Until now we were using an oldschool way to display stuff called X11 aka. Xorg.
But this is very old and has 3 problems:
It is very old and hard to improve (code very complex, spagetthi, whatever)
Has security problems (I dont know what or how)
No modern features yet (HDR, and so on)
Because people want to use new display features to work and security, people built this display software code whatever new from scratch. And this is Wayland.
Basically, you should try it, if it works, keep using it; if it doesn't, switch to xorg to see if that fixes your problem.
Wayland is newer, have better support for multi-monitor, and application cannot see what you are typing in other app (so they cannot log your key and send your password to someone else).
Wayland is a modular communication protocol that specifies how a compositor interacts with its clients, as well as a replacement for X11.
Wayland does not aim to provide a commonly used compositor implementation that could be used by everyone.
This modular approach allows for different desktop environments to have their own Wayland compositor implementations that reliability produce the same or virtually the same output based on the communication specifications without the increased challenges of integrating it into existing Desktop Environments or Window Managers as it allows for more flexibility in implementation. As an analogy, it's like if several people were making the same type of sandwich in different ways, as long as the "client" (the application) gets the sandwich they asked for, the specific process doesn't matter.
In contrast, Xorg is a single, monolithic X11 implementation. Due to Xorg's dated, non-modular design, maintaining and extending it's functionality is extremely difficult. Infact, it's lack HDR support to this day is due to its inflexible architecture.
Wayland compositors combine the functionality of a display server, window manager, and compositor into a single component. This simplified architecture is one of the main design goals of Wayland compared to Xorg/X11 where the display server, compositor & window manager are separate components. This approach ultimately streamlines the rendering pipeline where applications render locally and communicate directly with the compositor, cutting out the X server entirely. Wayland's client-side rendering is more modern and cleaner than Xorg's approach.
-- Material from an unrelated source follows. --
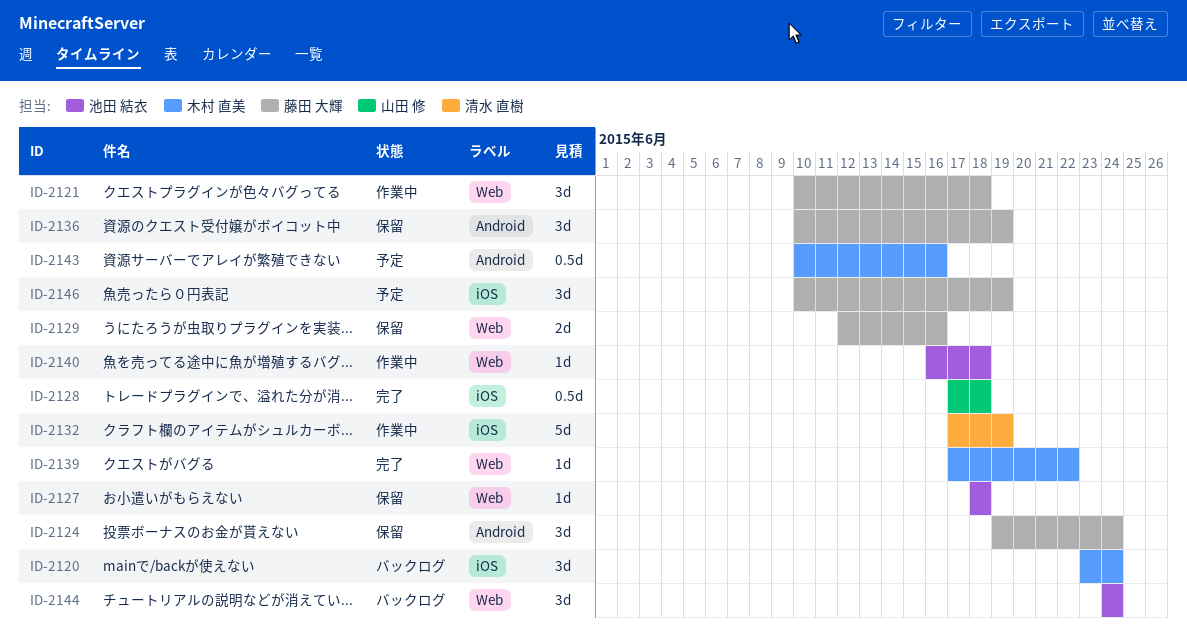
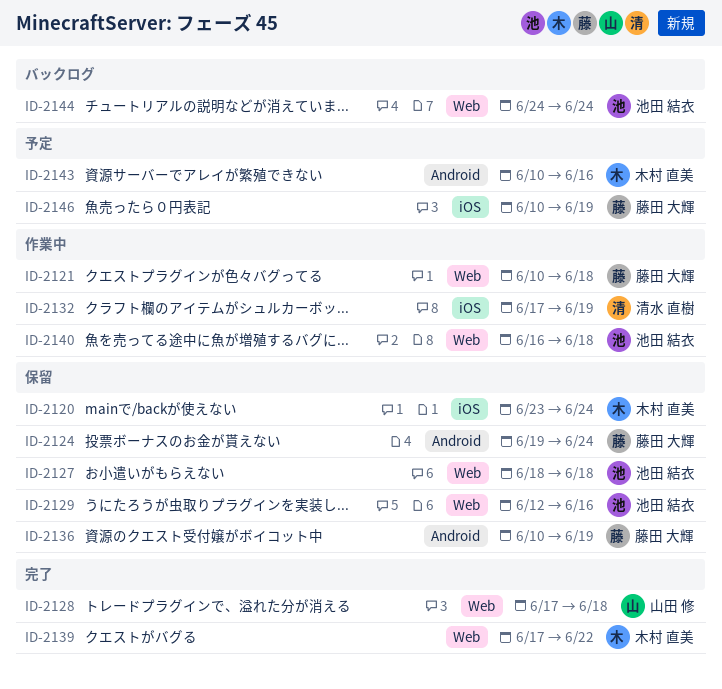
ID-2120, status: バックログ -> 保留
ID-2128, label: iOS -> Web
ID-2129, owner: 藤田 大輝 -> 池田 結衣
So you wanna go from home to school. The whole distance/trip can be done on a bus or your moms car. That's a means of transportation. But, now people are creating a train and soon you will have another means of transportation that you can go to school with, by train.
That's it, Wayland is another means of transportation (newer) than the older means of transportation that existed for a long time, x11 or xorg.
The route is how can applications show stuff on a screen, what transport should they use.
I have been sort of following Wayland's development for over 10 years now. I have been using Wayland for over 2 years now. I have been reading and watching various lengthy arguments online for and against it. I still don't feel like I actually know it even is, not beyond some handwavey superficialities. Definitely not to the extent and depth I could understand what X11 was and how to actually work with it, troubleshoot it when necessary and achieve something slightly unusual with it. I feel like, these days, you are either getting superficial marketing materials, ELI5 approaches that seem to be suited at best to pacify a nosy child without giving them anything to actually work with, or reference manuals full of unexplained jargon for people who already know how it works and just need to look up some details now and then...
Maybe I'm getting old. I used to like Linux because I could actually understand what was going on…
Okay, I’m not OP but a follow up question that occurs to me reading the explanations of what Wayland is, is are there any distros or spins of distros that use Wayland by default?
Wayland-Yutani corporation is a British-Japanese company that specializes in space travel equipment, space research and development and extra solar colonization.
Like you are 5: Wayland is the thing that brings the beep boop from the computer to a screen. It's the son/daughter from Xorg which is old af, and needs to die because no one wants to work on it trillions lines of code.